Витязевские, буйно обрадовавшись, подхватили, взревели так рьяно и оглушительно, что Шелехова скорчило от стыда. Кузубов, несмотря на умоляющие одергивания Шелехова, при нем же нахваливал его окружающим.
— Он у нас в бригаде самый народный, первый из всех демократ, его за это Мангалов все время от народа затирал, на «Витязь» сослал, чтоб от народа подальше…
Но — или недослышали впереди, или стерлось многое с лета из матросской памяти… Маркушу триумфально избрали командиром «Качи». Он показался на минуту над толпой, поднятый на многих руках, с выпученными прямо над собой, как на параде, обеспамятевшими глазами, держа на отлете фуражку в руке и так закаменев, словно для моментального высокоторжественного снимка. Половодье митинга явно пошло на убыль. Да и короткий день переломился за полдень, ближе к сумеркам, а впереди еще предстояло провести корабль через злобствующий шторм, ошвартоваться в Севастополе. Оттягивать до завтрашнего дня не хотело большинство. Постановление о переходе бригады в город, для формы оглашенное напоследок Зинченко, было подхвачено поспешным, злобно ликующим «ура»… И народ врассыпную пошел по кораблям.
ГЛАВА ПЯТАЯ
Полмесяца минуло, как под музыку, под прощальный рев орудий, под озорное «ура» отвалила на Ростов утлая ударная флотилия.
И Шелехов с бульвара помахал «Джузеппе», который под предводительством Лобовича замыкал кильватер. Единственный офицер, рискнувший пойти с ударниками в неведомую авантюру — из странных, почти евангельских побуждений, — Лобович нисколько, казалось, не сознавал необыкновенности своего поступка.

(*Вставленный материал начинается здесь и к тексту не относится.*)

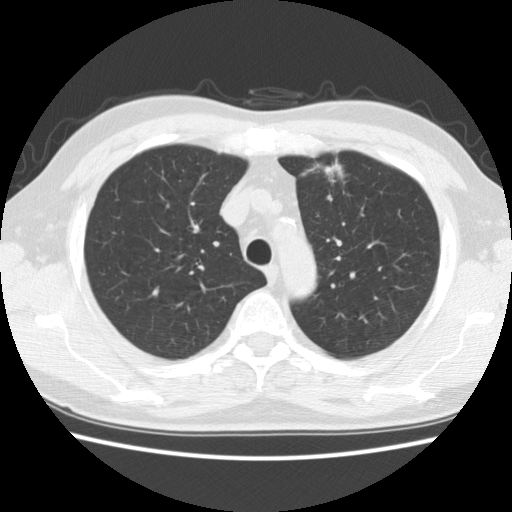
Low-dose screening chest CT, axial slice, second screening round (one year after baseline), lung window (W 1500 / L -600 HU), slice 43 of 172 in the series, 512 × 512 image matrix, field of view 337 × 337 mm. Male participant, aged 63 years at enrolment. Former smoker at enrolment.
Expert-annotated lung lesion, bounding box <298,147,358,204> (left, top, right, bottom; pixels). The exam's reader record, not a measurement of the box and not confirmed to be the same lesion: non-calcified nodule or mass ≥4 mm, left upper lobe, 23 × 18 mm, spiculated (stellate) margins, soft tissue attenuation, pre-existing on the prior screen: yes; interval growth: yes. Later outcome: lung cancer diagnosed 83 days after this screen — adenocarcinoma, NOS, left upper lobe, moderately differentiated (G2), stage IA (AJCC 6th edition), 14 mm at pathology.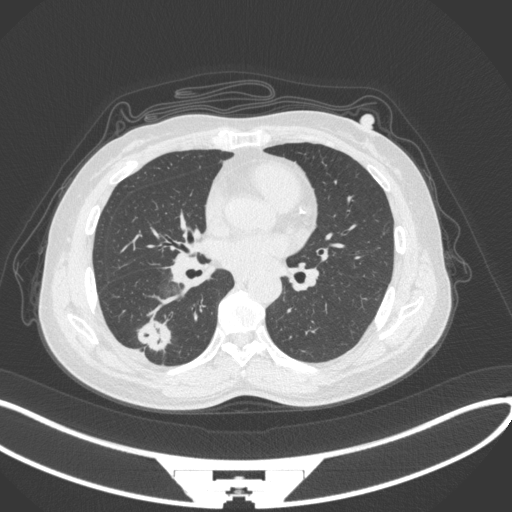
Chest CT, one axial slice; slice 144 of 352 in the series (ordered by position); reconstruction kernel B31f; 120 kVp; lung window (W 1500 / L -600 HU); 512 × 512 image matrix, field of view 400 × 400 mm. Patient: female, 55 years. From the clinical record (not read from this slice): clinical TNM (as recorded): T1c N1 M0.
Annotated regions visible in this slice (rectangle marked by the reading radiologist):
- lung tumour (recorded histology: adenocarcinoma): bounding box (x1, y1, x2, y2) in pixels: (130, 315, 175, 355)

И на «Джузеппе» — с трубкой во рту, по — обычному озабоченный, шутливо — сердитый. Нерасстанная, «Кача» тоже отправилась за ним в поход. Зинченко, Любякин и Бесхлебный шли впереди — на «Сакене». На безлиственном сумрачном бульваре, среди провожающей немноголюдной толпы почудился заплаканный носик Тани… На рейде орудия палили разгульно, бессчетно, — братва дорвалась побаловаться, не жалела холостых патронов, — словно с ликованием хоронили суденышки, отважно пропадавшие за горизонтом.
А в Севастополе, на палубе и в кубриках опять закопошилось ежедневное. Кто балакал о прибавке к жалованью, кто ждал выдачи обмундирования, кто считал дни до демобилизации. Вились по утрам камбузные дымки. Правда, тяжелела над этой ежедневностью непонятная хмурь… Однако на «Витязе» жили празднично. Случилось то, о чем месяц назад смели только мечтать: пароход отправлялся на днях в товаропассажирский рейс в Одессу. Ровесники «Витязя», прочие пароходы акционерных обществ, состоящие в бригадах гидрокрейсеров или заградителей, давно гуляли по морю как хотели. Для «Румынии», «Принчипессы Марии» — этих счастливцев, не потерявших и с войной стройного щегольского изящества, — то и дело отворялись боны, за которые удалялись они с видом увеселительных яхт: на Батум, Новороссийск, Трапезунд, Одессу. И правда — команды иных судов, пользуясь случаем, перехватывали в кавказских портах то, по чему голодал Севастополь, — кожу, сахар, муку, и по возвращении приторговывали, не скрываясь, тут же на рейде, ошвартовавшись у городской горки; нередко у сходни толпился разноцветный чередок.